Figure 1: Block diagram of TIPS. From bottom to top: given an input image, we produce masked and cropped augmentations, along with synthetic descriptive captions from a captioner model. They are fed into the text and image encoders, along with the noisy web caption, and the output tokens are used in the losses. The contrastive loss makes use of the two captions, aligning them with two [CLS] tokens obtained from the image encoder. TIPS also employs self-distillation applied to the local crops and a masked image modeling loss applied to dense patch tokens, which encourage spatially-aware and discriminative image representations.

Implementation and Scaling

The TIPS model uses a Vision Transformer (ViT) architecture, which has been shown to scale well in various tasks. The model is scaled to the ViT-g architecture with a patch size of $14$, using the SwiGLU feed-forward network variant. The embedding dimension is adapted to $1536$ with $24$ heads, resulting in a $1.1$B parameter image encoder.
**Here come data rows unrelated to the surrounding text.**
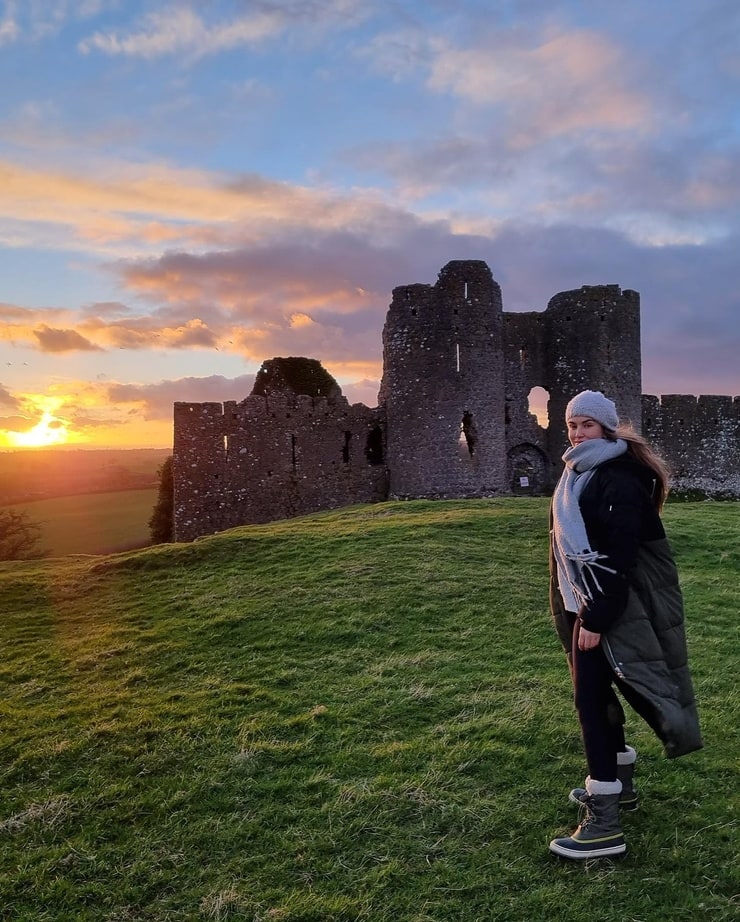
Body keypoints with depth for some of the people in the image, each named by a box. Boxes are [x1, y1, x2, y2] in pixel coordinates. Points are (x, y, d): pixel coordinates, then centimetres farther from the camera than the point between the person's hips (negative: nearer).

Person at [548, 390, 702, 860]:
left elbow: (619, 556, -22)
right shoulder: (579, 473, 12)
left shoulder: (618, 479, -18)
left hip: (608, 607, -9)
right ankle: (620, 784, 36)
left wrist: (596, 619, -23)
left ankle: (605, 824, 0)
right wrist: (569, 606, 16)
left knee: (590, 700, -8)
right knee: (598, 695, 18)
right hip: (582, 601, 9)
The text transformer is scaled to $12$ layers, with the same embedding dimension and number of heads as the image encoder.

The model is trained on a curated set of $117$M public images from the WebLI dataset. The dataset is filtered in successive rounds to improve its quality for model training. The filtering process includes removing image-text pairs with low image-text similarities and keeping only pairs with English captions. Additionally, images are selected based on their similarity to images in curated datasets.

Experimental Results

The effectiveness of TIPS is evaluated on a suite of $8$ tasks involving $16$ datasets. The tasks cover a wide range of computer vision applications, including semantic segmentation, monocular depth estimation, surface normal estimation, image classification, fine-grained and instance-level retrieval, image-to-text retrieval, text-to-image retrieval, and zero-shot classification. The experiments demonstrate that TIPS achieves strong and competitive performance across these tasks, often outperforming existing methods.
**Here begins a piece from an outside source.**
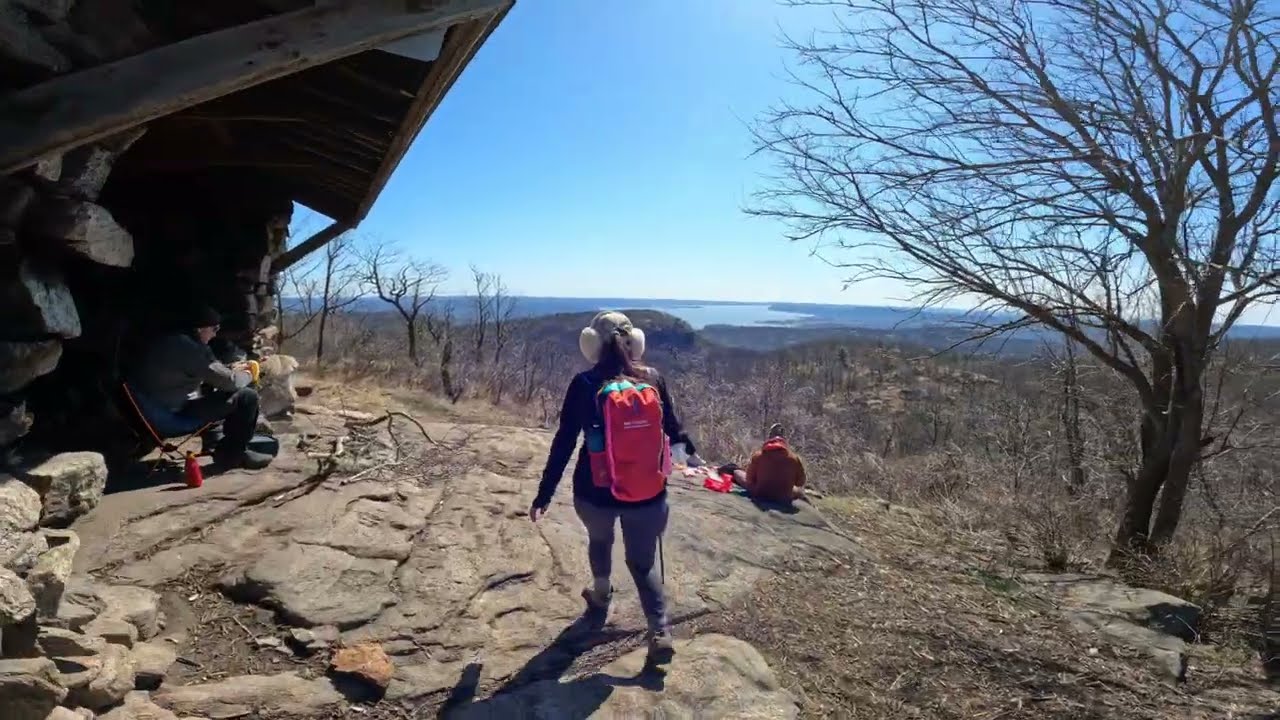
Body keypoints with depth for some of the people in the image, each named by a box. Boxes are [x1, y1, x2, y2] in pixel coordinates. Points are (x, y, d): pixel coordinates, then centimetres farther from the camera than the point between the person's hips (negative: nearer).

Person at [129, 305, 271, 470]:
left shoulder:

In particular, TIPS demonstrates substantial gains in dense prediction tasks compared to existing image-text models. The results indicate that TIPS achieves comparable performance to self-supervised methods like DINOv2 in most cases and surpasses them in segmentation and retrieval. The paper highlights that while recent image-text models have achieved excellent results in multimodal retrieval or zero-shot classification, these gains do not translate to improved features for dense understanding.
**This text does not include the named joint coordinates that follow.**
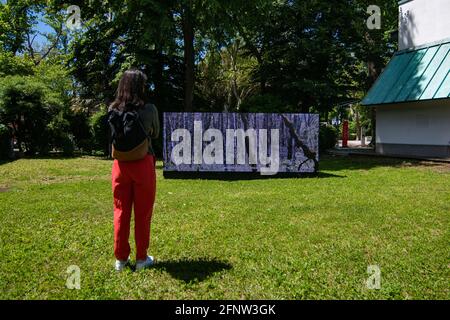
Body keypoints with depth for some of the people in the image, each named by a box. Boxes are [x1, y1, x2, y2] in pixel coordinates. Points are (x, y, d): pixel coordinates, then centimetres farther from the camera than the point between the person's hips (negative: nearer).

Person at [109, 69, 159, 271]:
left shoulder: (113, 110, -1)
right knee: (142, 213, 8)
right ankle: (141, 258, 18)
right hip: (142, 164, -3)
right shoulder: (149, 109, -9)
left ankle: (121, 258, 22)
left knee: (121, 211, 13)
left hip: (120, 164, 3)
Novel View Synthesis Application

Figure 2: \smallQualitative results on novel view synthesis from LRM~\citep{hong2024lrmlargereconstructionmodel}

The paper shows the application of single-image to 3D, where modern large reconstruction models rely on high-quality pre-trained image encoders to produce image tokens for an encoder/decoder transformer. The paper evaluates TIPS performance in the LRM framework and compares DINO-B/16 to an equivalently-sized TIPS-B/14 and shows that TIPS outperforms DINO as an image encoder for large reconstruction models, with enhanced novel view synthesis capabilities.

Conclusion

The TIPS model represents a step forward in general-purpose image-text representation learning. By incorporating synthetic image captions and self-supervised learning techniques, TIPS achieves improved spatial awareness and strong performance across a wide range of vision tasks. The authors suggest that the presented findings will encourage the development of next-generation image representations, to enable multimodal and spatially grounded applications.